WCM version control can still function as usual with Track Changes. A new version of the document can still be created every time there is a change (including an accept/reject action) because the document is already inside the WCM.

In summary, adding Track Changes to a WCM system gives you the best of both worlds: WCM version control and workflow with the best document collaboration tool all within a single application.

 

Homebrew CMS - Remember the Editor

We are always surprised by how many customers of high end content management systems actually refer to them as their "authoring environments". Why? Because faster, better and - ultimately - cheaper authoring for their web sites or intranets was the #1 reason they bought their CMS in the first place.

James Robertson, author of the CMS Requirements Toolkit, consultant and blogger reminds those assembling a home grown CMS to beware the perils of cutting corners on the authoring environment for your CMS:

Editing environment. If the authors can't easily and efficiently get their words onto the site, you're toast. There's a huge amount that goes into a good editing tool, including table support, CSS, images, spell checking, and clean cut-and-pasting from Word. Even if you chose to use one of the commercial editing tools (a good idea!), it still needs to be tightly integrated into the CMS.

All online editors are not the same despite first appearances. Building a robust, highly functional product is a lot of hard work and something we like to think we do well.

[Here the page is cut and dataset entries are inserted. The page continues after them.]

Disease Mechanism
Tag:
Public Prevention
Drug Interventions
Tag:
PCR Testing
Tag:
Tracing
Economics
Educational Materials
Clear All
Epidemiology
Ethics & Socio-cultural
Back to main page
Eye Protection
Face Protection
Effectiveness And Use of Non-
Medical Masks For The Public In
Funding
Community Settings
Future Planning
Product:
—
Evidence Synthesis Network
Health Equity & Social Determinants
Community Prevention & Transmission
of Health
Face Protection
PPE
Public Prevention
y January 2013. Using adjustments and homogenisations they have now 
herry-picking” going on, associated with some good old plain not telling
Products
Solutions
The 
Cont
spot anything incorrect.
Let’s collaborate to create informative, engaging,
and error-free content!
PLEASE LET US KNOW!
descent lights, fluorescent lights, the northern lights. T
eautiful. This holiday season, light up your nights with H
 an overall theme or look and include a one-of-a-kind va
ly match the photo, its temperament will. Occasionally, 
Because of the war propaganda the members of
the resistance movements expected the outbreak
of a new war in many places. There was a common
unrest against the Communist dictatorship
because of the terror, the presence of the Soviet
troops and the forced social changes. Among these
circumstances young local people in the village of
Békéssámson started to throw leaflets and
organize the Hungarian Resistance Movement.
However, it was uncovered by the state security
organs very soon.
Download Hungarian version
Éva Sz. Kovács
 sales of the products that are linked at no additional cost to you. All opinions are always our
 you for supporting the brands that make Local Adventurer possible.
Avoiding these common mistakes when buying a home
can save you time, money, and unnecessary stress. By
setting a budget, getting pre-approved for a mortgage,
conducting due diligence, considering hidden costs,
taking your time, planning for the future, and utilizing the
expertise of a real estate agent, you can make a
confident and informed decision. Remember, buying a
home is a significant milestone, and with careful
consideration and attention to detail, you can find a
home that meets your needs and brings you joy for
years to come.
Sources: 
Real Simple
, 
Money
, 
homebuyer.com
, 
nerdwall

Content Management Goes Here

Vern Imrich, Percussion Software's CTO, blogs over on Gilbane about the content management industry today. He makes some excellent observations about the mish-mash of product/technologies/solutions that fall under content management umbrella:

How can buyers be moving up the stack while the major vendors move down? The answer is part semantics, and part market shift. The term "content management," including all of its current acronyms ECM, WCM or just CMS, is too generic. This is largely due to the fact that managing content itself is so new to both applications and infrastructure, that there it belongs in both places. Secondly, there is a real bifurcation going on in the market. The true infrastructure aspects of content management, such as optimal storage and retrieval, indexing, and library services are increasingly becoming commoditized and absorbed into the infrastructure software stack. But as these content services precipitate downward, they become too generic to solve any particular line of business problem on their own. This means that another layer of content-driven applications must emerge at the top of the stack, to provide the horizontal and vertical applications, such as internet and multi-channel marketing, something I blog about quite a bit. All of these very different offerings are today called "content management" with vendors for each moving down and up the stack respectively.

While technologists love the simplicity of block diagrams showing "the content management goes here," the reality is that content management goes in a lot of places. For the foreseeable future, we're going to have many systems, all of which do very different things, and yet all called Content Management of one kind or another. If you can better understand the specific initiative driving each new system or solution, you can better understand how your current systems do or do not apply, and whether you need to add more "content management" to achieve your goals.

The reality is that there are a wide range of "content applications" that can be built on top of content management systems. The more that there are robust, well understood repositories that provide these services to applications, the more interesting the content management space becomes for customers.